17 Aug Unis warned on Chinese influence
Saturday 17 August – Max Koslowski & Nick Bonyhady – The Sydney Morning Herald
Four Liberal MPs have warned that the Chinese Communist Party holds too much influence over Australian universities, adding their voices to a growing chorus of federal politicians looking to reassess the government’s China strategy.
Thousands of pro-democracy and pro-Communist Party protesters clashed in capital cities on Friday night following an unprecedented week of rising tensions in Hong Kong.
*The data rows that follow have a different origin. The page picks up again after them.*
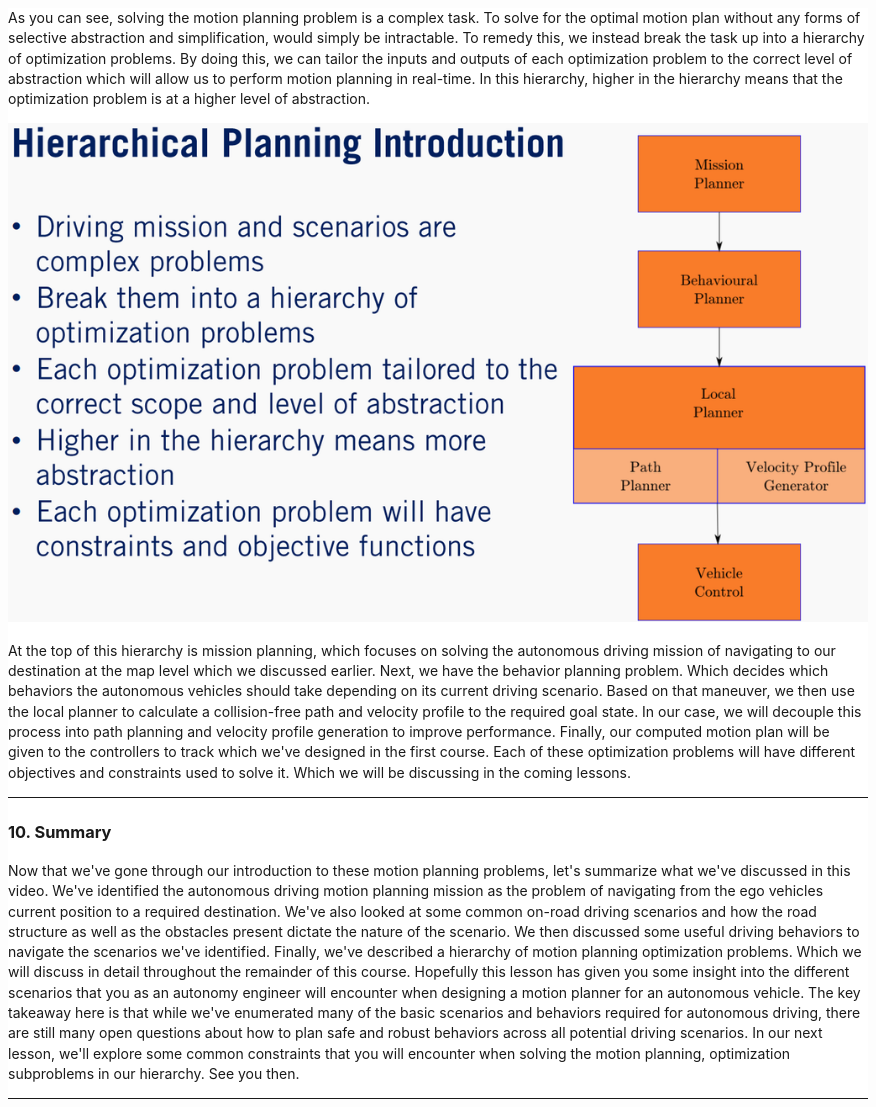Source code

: As you can see, solving the motion planning problem is a complex task. To solve for the optimal motion plan without any forms of selective abstraction and simplification, would simply be intractable. To remedy this, we instead break the task up into a hierarchy of optimization problems. By doing this, we can tailor the inputs and outputs of each optimization problem to the correct level of abstraction which will allow us to perform motion planning in real-time. In this hierarchy, higher in the hierarchy means that the optimization problem is at a higher level of abstraction. 

![1563887301877](assets/1563887301877.png)

At the top of this hierarchy is mission planning, which focuses on solving the autonomous driving mission of navigating to our destination at the map level which we discussed earlier. Next, we have the behavior planning problem. Which decides which behaviors the autonomous vehicles should take depending on its current driving scenario. Based on that maneuver, we then use the local planner to calculate a collision-free path and velocity profile to the required goal state. In our case, we will decouple this process into path planning and velocity profile generation to improve performance. Finally, our computed motion plan will be given to the controllers to track which we've designed in the first course. Each of these optimization problems will have different objectives and constraints used to solve it. Which we will be discussing in the coming lessons. 

---

### 10. Summary

Now that we've gone through our introduction to these motion planning problems, let's summarize what we've discussed in this video. We've identified the autonomous driving motion planning mission as the problem of navigating from the ego vehicles current position to a required destination. We've also looked at some common on-road driving scenarios and how the road structure as well as the obstacles present dictate the nature of the scenario. We then discussed some useful driving behaviors to navigate the scenarios we've identified. Finally, we've described a hierarchy of motion planning optimization problems. Which we will discuss in detail throughout the remainder of this course. Hopefully this lesson has given you some insight into the different scenarios that you as an autonomy engineer will encounter when designing a motion planner for an autonomous vehicle. The key takeaway here is that while we've enumerated many of the basic scenarios and behaviors required for autonomous driving, there are still many open questions about how to plan safe and robust behaviors across all potential driving scenarios. In our next lesson, we'll explore some common constraints that you will encounter when solving the motion planning, optimization subproblems in our hierarchy. See you then.

---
Queensland senator Amanda Stoker, freshman Sydney MP Dave Sharma, and Victorian backbenchers Tim Wilson and James Paterson warned that university administrators must remain vigilant to ensure not only free speech is protected when managing the clashes, but national security as well. Senator Stoker and Mr Wilson are members of the powerful Parliamentary Joint Committee on Intelligence and Security.
It comes after Education Minister Dan Tehan on Saturday urged universities to subscribe to the model free speech code proposed by former High Court chief justice Robert French in his government-commissioned review released this year.
Senator Stoker said universities were battling through a “crisis of leadership” on foreign influence.
“[There is a] reluctance in their administrations to defend the rights of non-CCP aligned students who dare to speak out against Beijing; it is legitimate to ask questions about how China came to have so much influence in these institutions,” she said.
This month, The Sydney Morning Herald and The Age revealed one student’s account of his family in China being approached by authorities after he participated in a pro-democracy Hong Kong protest in Brisbane.
Mr Sharma said he was concerned “some universities have become a little too dependent on foreign university students as a source of revenue” and may be favouring short-term financial interests over long-term national security concerns.
“It’s a good thing that Chinese students are getting exposed to our way of thinking, and an appreciation for the freedoms and liberty we have here,” he said. “We’ve seen that debates and lectures have been shut down or silenced because they don’t agree with the mainland Chinese world view.
“That’s something we need to guard against.”
More than 700,000 international students study in Australia – the backbone of the country’s $17 billion education export sector – of which more than one in four students are Chinese.
Victorian senator James Paterson said recent restlessness in Hong Kong had shone a spotlight on the foreign influence risks at Australian universities.
“I’ve been concerned for some time about attempted foreign interference in Australian universities, both as a by-product of the hunger for international students and more deliberate efforts at influence,” he said.
“Our universities must understand their obligation to ensure the values we espouse as a nation are upheld on campus too, including free speech, the right to protest and academic freedom.
“It’s also vital that our foreign influence laws are complied with in both letter and spirit.”
Mr Wilson agreed, saying Australia must “keep a watchful eye that universities not become a vehicle for foreign governments to exercise soft influence in Australia”.
The four Liberals join Andrew Hastie, chairman of the Parliamentary Joint Committee on Intelligence and Security, who recently argued “choices will be made for us” unless Australia revisited its approach to China.
Thousands of protesters attended rallies in Sydney, Melbourne, Brisbane and Adelaide on Friday night days after Hong Kong students in Australia said further violent clashes with pro-China students were likely.
Australian National University and the University of Technology Sydney placed security guards at pro-democracy “Lennon Walls” – named after a Cold War-era wall in the Czech Republic where dissidents wrote messages inspired by the Beatles singer John Lennon – after several were dismantled by pro-Party Chinese students.
The University of Sydney said Chinese international students were integral to campus life and Australia’s foreign interests.
“We are proud of the contribution our international students make to the academic and cultural life of the university, including our students from China,” a spokeswoman said.
“We believe international students serve a key role in Australia’s foreign policy agenda. Australia and the world require graduates who are not just technically competent but who can become the leaders our societies need – global citizens.”
An Australian National University spokesman said the university wouldn’t tolerate violence or harassment on campus.
“ANU is a community of diverse backgrounds and many different views and experiences. Each member of our community is entitled to share their views, and to disagree with the views of others. We expect, however, that this contest of ideas will remain respectful even in the midst of the most robust of debates.”